## TEXTE FOURNI

Le HCFP doit donner des avis consultatifs , portant essentiellement sur les prévisions macroéconomiques ou la trajectoire de solde structurel des projets de textes financiers (LPFP, PLF, PLFSS, etc.).

Le principal avis du HCFP sera celui qu'il rendra, « en vue du dépôt du projet de loi de règlement », sur l'exécution du solde structurel de l'année précédente. A l'initiative de notre collègue Jean-Pierre Caffet, la loi organique précise que la trajectoire de PIB potentiel utilisée pour ce calcul est celle figurant dans le rapport annexé à la LPFP .

Si le HCFP estime alors qu'il existe un « écart important », au sens du TSCG, entre le solde structurel prévu et celui réalisé ( n-1 ), le Gouvernement devra annoncer, à l'occasion du débat d'orientation des finances publiques (DOFP), les mesures correctrices qu'il entend prendre, sans toutefois être contraint de corriger entièrement l'écart. Ces mesures devront figurer, au moins pour partie, dans les PLF et PLFSS pour l'année n+1 .

(2) La loi de programmation des finances publiques pour les années 2012 à 2017

La loi du 31 décembre 2012 de programmation des finances publiques pour les années 2012 à 2017 21 ( * ) (« LPFP 2012-2017 ») se conformait par anticipation à l'entrée en vigueur de la loi organique, le 1 er mars 2013.

## DONNÉES FOURNIES
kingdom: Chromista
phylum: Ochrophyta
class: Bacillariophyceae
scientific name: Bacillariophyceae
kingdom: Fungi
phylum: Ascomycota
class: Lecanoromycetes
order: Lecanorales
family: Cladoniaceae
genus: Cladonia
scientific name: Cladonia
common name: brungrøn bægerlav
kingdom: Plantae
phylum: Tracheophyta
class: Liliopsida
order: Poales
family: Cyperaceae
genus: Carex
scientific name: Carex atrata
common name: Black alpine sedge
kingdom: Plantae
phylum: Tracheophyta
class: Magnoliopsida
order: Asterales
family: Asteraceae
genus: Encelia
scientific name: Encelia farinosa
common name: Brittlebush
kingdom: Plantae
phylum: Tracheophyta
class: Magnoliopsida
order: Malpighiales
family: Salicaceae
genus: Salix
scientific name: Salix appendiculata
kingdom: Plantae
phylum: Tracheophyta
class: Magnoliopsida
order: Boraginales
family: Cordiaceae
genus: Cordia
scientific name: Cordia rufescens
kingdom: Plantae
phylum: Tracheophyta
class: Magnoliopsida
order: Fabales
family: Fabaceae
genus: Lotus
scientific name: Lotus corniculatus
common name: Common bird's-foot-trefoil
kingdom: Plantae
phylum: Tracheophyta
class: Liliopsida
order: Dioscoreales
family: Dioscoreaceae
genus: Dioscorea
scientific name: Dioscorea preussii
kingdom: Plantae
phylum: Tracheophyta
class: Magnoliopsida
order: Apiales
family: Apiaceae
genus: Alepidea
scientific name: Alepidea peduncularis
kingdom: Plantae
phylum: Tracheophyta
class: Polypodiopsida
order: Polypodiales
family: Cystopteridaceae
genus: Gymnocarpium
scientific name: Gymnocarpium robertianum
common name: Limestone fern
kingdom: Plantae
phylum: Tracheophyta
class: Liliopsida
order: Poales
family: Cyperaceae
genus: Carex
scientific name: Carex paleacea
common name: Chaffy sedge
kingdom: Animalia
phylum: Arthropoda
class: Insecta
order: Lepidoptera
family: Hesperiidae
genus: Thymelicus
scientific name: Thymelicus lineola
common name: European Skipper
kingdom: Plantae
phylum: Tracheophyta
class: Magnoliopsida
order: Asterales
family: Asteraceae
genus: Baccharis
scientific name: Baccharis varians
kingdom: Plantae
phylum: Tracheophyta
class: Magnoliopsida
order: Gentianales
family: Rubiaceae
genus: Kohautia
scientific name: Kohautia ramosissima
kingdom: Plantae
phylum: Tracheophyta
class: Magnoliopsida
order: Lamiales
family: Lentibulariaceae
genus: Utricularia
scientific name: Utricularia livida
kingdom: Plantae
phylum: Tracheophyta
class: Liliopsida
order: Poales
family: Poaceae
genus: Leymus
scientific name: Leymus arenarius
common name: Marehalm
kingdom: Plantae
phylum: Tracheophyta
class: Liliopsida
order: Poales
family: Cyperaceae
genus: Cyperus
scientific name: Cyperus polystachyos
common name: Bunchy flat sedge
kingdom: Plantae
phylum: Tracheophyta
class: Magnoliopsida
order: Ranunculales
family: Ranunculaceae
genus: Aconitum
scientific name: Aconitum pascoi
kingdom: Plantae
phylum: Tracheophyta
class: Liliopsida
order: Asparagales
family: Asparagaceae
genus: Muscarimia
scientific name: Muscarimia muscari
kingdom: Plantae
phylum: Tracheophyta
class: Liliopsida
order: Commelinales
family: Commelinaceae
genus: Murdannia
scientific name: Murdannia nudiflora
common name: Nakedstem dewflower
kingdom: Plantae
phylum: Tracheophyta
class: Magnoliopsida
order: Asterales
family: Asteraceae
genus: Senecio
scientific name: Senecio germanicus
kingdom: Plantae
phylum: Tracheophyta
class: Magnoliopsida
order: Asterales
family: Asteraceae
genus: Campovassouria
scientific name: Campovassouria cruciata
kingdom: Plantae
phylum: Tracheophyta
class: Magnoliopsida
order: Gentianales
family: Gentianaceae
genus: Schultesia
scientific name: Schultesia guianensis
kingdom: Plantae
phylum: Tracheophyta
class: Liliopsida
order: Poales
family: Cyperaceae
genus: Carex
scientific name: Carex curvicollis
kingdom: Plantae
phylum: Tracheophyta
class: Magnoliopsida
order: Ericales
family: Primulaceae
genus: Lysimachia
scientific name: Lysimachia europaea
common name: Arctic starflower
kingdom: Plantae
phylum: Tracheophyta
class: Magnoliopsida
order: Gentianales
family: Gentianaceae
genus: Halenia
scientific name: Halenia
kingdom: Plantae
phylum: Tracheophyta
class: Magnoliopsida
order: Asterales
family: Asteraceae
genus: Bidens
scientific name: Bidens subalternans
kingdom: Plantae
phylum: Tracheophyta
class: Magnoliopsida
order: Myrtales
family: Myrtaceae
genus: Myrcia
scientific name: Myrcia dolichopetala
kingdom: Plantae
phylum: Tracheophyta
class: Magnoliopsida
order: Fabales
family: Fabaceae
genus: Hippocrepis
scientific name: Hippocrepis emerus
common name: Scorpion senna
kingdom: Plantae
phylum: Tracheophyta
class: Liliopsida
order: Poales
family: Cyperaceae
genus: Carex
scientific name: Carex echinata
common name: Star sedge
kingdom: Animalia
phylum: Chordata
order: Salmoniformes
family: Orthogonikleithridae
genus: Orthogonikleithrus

## CONSIGNES
**1.** Reformule sous forme de liste courte le paragraphe du texte qui commence par « Si le HCFP estime alors », en conservant ses faits principaux.
**2.** Dans la liste, remplace « genus » par « genre » entre la ligne contenant « scientific name: Halenia » et la fin de la liste, bornes comprises. Redonne uniquement ces lignes, sans rien changer d'autre.
Le texte et la liste n'ont aucun lien entre eux.

## RÉPONSES PAR CONSIGNE
**1.**
- Si le HCFP constate un « écart important », au sens du TSCG, entre le solde structurel prévu et celui réalisé en n-1, le Gouvernement doit annoncer des mesures correctrices lors du débat d'orientation des finances publiques (DOFP).
- Le Gouvernement n'est pas obligé de corriger entièrement l'écart.
- Ces mesures doivent figurer, au moins en partie, dans les PLF et PLFSS de l'année n+1.

**2.**
scientific name: Halenia
kingdom: Plantae
phylum: Tracheophyta
class: Magnoliopsida
order: Asterales
family: Asteraceae
genre: Bidens
scientific name: Bidens subalternans
kingdom: Plantae
phylum: Tracheophyta
class: Magnoliopsida
order: Myrtales
family: Myrtaceae
genre: Myrcia
scientific name: Myrcia dolichopetala
kingdom: Plantae
phylum: Tracheophyta
class: Magnoliopsida
order: Fabales
family: Fabaceae
genre: Hippocrepis
scientific name: Hippocrepis emerus
common name: Scorpion senna
kingdom: Plantae
phylum: Tracheophyta
class: Liliopsida
order: Poales
family: Cyperaceae
genre: Carex
scientific name: Carex echinata
common name: Star sedge
kingdom: Animalia
phylum: Chordata
order: Salmoniformes
family: Orthogonikleithridae
genre: Orthogonikleithrus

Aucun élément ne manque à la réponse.